SOURCE DATA –
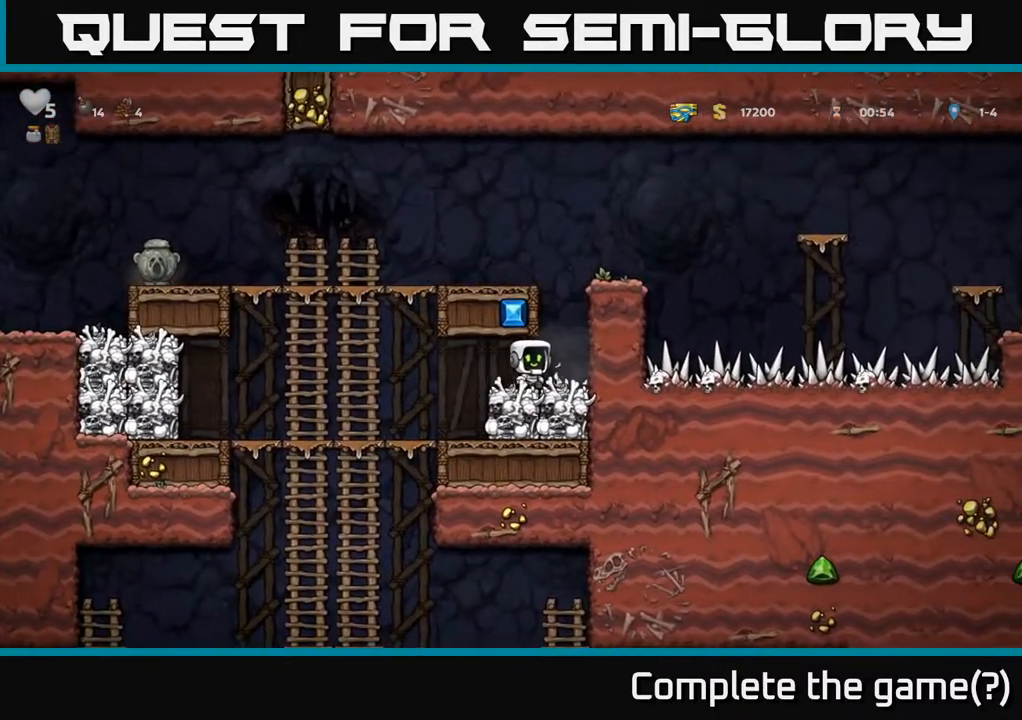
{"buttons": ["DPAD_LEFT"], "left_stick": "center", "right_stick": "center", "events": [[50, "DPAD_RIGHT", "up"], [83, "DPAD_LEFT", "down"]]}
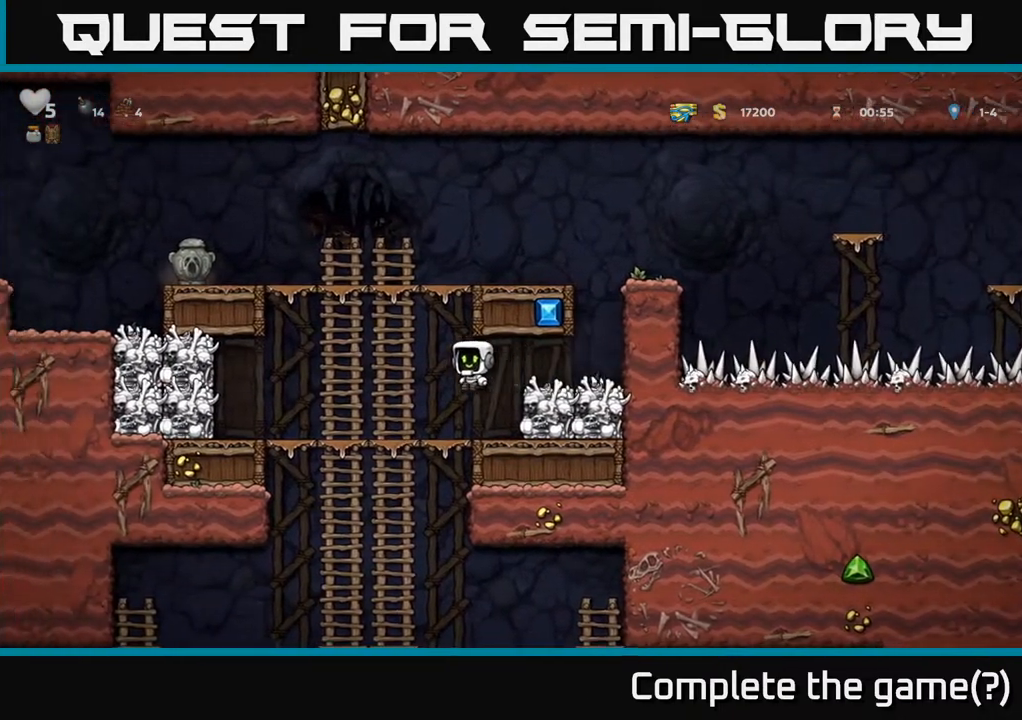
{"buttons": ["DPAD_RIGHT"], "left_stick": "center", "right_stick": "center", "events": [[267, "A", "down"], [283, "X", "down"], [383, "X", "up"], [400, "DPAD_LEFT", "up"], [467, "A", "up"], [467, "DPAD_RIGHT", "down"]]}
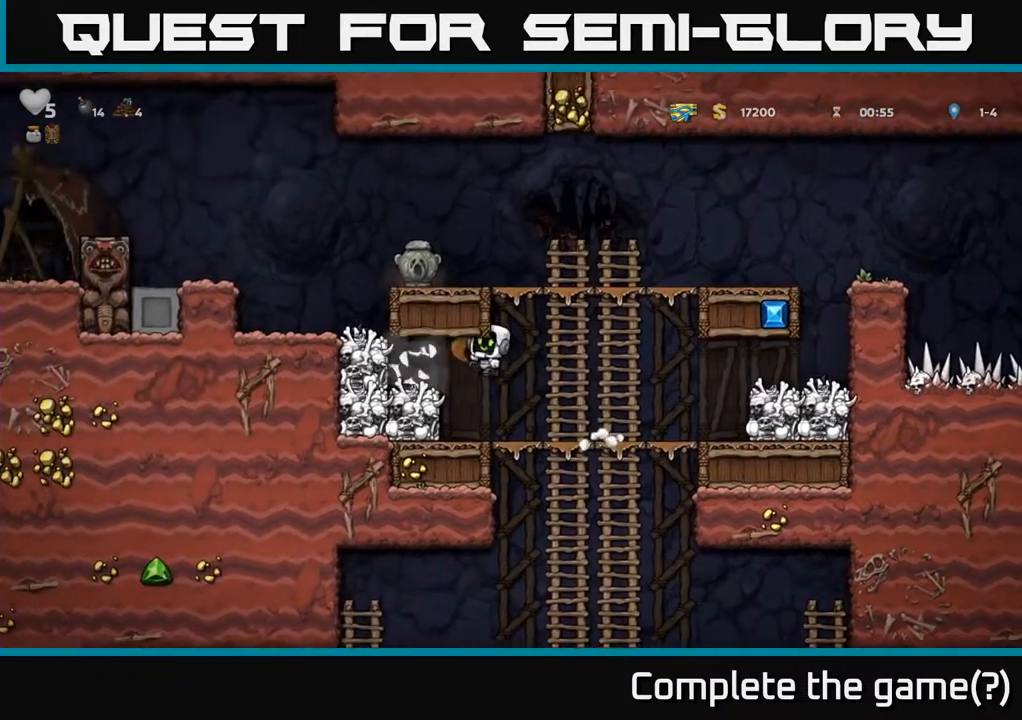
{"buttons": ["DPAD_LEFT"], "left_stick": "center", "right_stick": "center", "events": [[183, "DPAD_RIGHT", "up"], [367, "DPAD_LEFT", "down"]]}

PROBLEM DESCRIPTION – Your answer must be the full listing, copied exactly, with no pictures in it.

WORKED SOLUTION –
{"buttons": ["DPAD_LEFT"], "left_stick": "center", "right_stick": "center", "events": [[50, "DPAD_RIGHT", "up"], [83, "DPAD_LEFT", "down"]]}
{"buttons": ["DPAD_RIGHT"], "left_stick": "center", "right_stick": "center", "events": [[267, "A", "down"], [283, "X", "down"], [383, "X", "up"], [400, "DPAD_LEFT", "up"], [467, "A", "up"], [467, "DPAD_RIGHT", "down"]]}
{"buttons": ["DPAD_LEFT"], "left_stick": "center", "right_stick": "center", "events": [[183, "DPAD_RIGHT", "up"], [367, "DPAD_LEFT", "down"]]}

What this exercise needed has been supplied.